L'eau est un élément naturel vital pour l'homme.
Patrimoine commun de la Nation, sa protection est reconnue d'intérêt général*.

Pourquoi faut-il protéger et préserver les ressources en eau ?

Longtemps, l'eau était considérée comme pure dès lors qu'elle était limpide. Or, il est désormais admis que la qualité de l'eau ne dépend pas de ce seul facteur, en partie du fait qu'un bon nombre de substances toxiques sont invisibles à l'œil.

Si une eau peut être naturellement impropre à la consommation humaine, la dégradation de l'eau est très souvent liée aux activités humaines. Pour limiter les coûts liés au traitement de l'eau, et ainsi limiter la facture de l'usager, il est important de veiller au bon usage de l'eau et à la préservation de sa qualité.

Les ressources profondes sont certes moins impactées par cette dégradation mais cela résulte du fait que leur renouvellement est très lent (parfois plusieurs centaines d'années). Puiser dans ces ressources sans se soucier de la préservation des ressources plus superficielles constitue un élément de facilité préjudiciable pour les générations futures.

Les périmètres de protection des captages

Obligation réglementaire**, l'établissement de périmètres de protection autour des captages d'eau potable vise à renforcer la protection naturelle des eaux prélevées.

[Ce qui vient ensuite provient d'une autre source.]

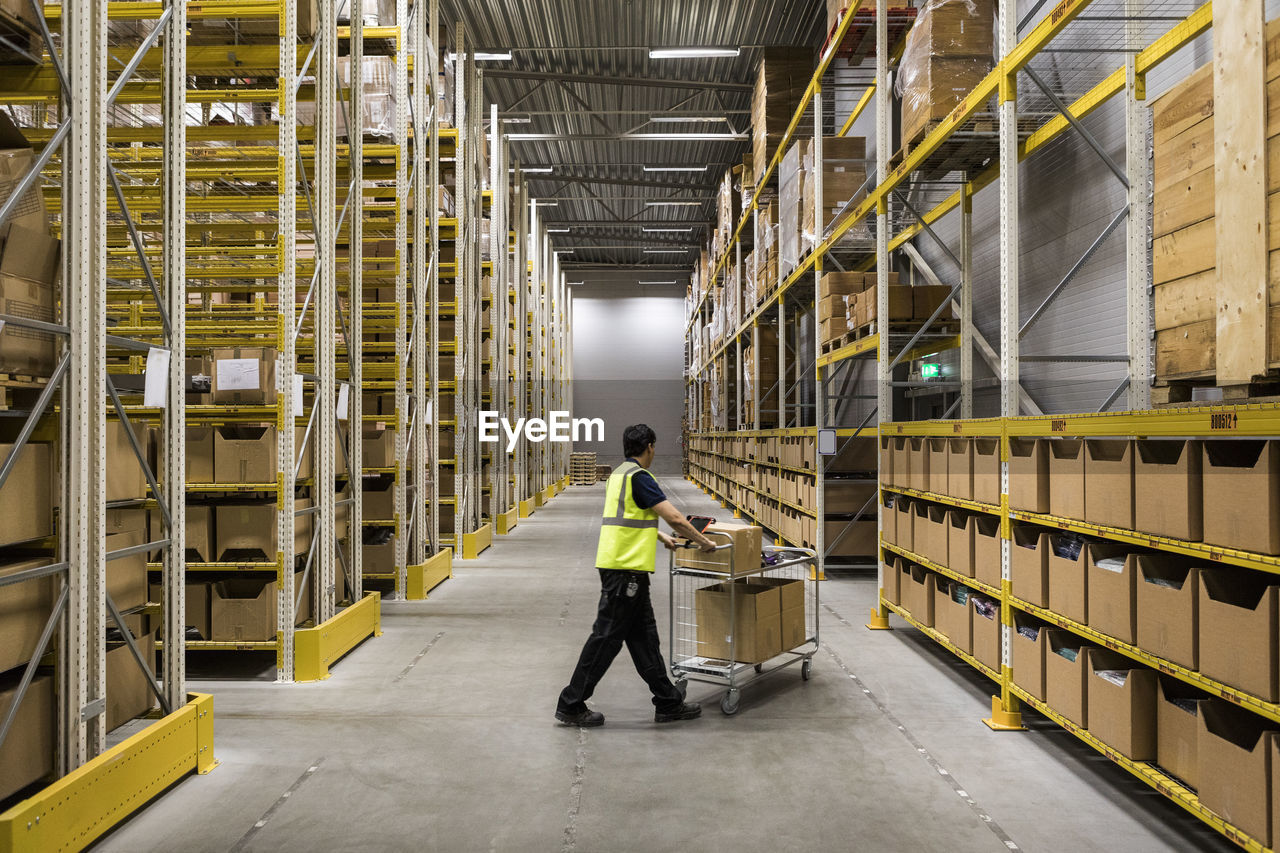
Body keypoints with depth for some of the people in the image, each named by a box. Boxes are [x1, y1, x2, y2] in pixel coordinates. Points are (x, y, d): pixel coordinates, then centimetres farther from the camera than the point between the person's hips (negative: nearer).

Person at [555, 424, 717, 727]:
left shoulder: (618, 474, 16)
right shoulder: (638, 476, -13)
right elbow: (674, 518, -16)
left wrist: (661, 537, 40)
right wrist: (703, 542, -2)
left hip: (621, 567, 10)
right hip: (626, 569, -10)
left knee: (643, 636, 12)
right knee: (607, 636, -3)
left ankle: (668, 703, 20)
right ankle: (571, 705, 6)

L'objectif est de préserver l'eau des risques de pollution provenant des activités exercées à proximité.

Jusqu'à trois périmètres peuvent être définis :

  • Le Périmètre de Protection Immédiate. Acquis en pleine propriété par le syndicat et clôturé, ce périmètre s'étend généralement à la parcelle où se situe le captage et vise à limiter les risques d'introduction directe de polluants dans celui-ci.
  • Le périmètre de Protection Rapprochée. Ce périmètre correspond à la zone d'appel du captage. Son extension varie donc en fonction du pompage et des caractéristiques de l'aquifère. Ce périmètre vise à limiter les risques de pollutions accidentelles et ponctuelles.
  • Le Périmètre de Protection Éloignée. Facultatif, ce périmètre correspond à la zone d'alimentation du captage. Il permet de palier à une insuffisance réglementaire.

C'est un expert, un hydrogéologue agréé, qui propose après des études de terrains ces périmètres et les prescriptions qui doivent y être respectées. Après enquête publique et modifications éventuelles, ces périmètres sont déclarés d'utilité publique.

Cette seule action ne suffit pas à préserver la qualité de l'eau dans son ensemble. En effet, la lutte contre les pollutions diffuses n'est pas efficace à cette échelle. Elle doit être envisagée à l'échelle de l'aire d'alimentation du captage ou plus généralement à l'échelle du bassin versant. Dans les deux cas, ces territoires sont beaucoup plus vastes que celui du syndicat.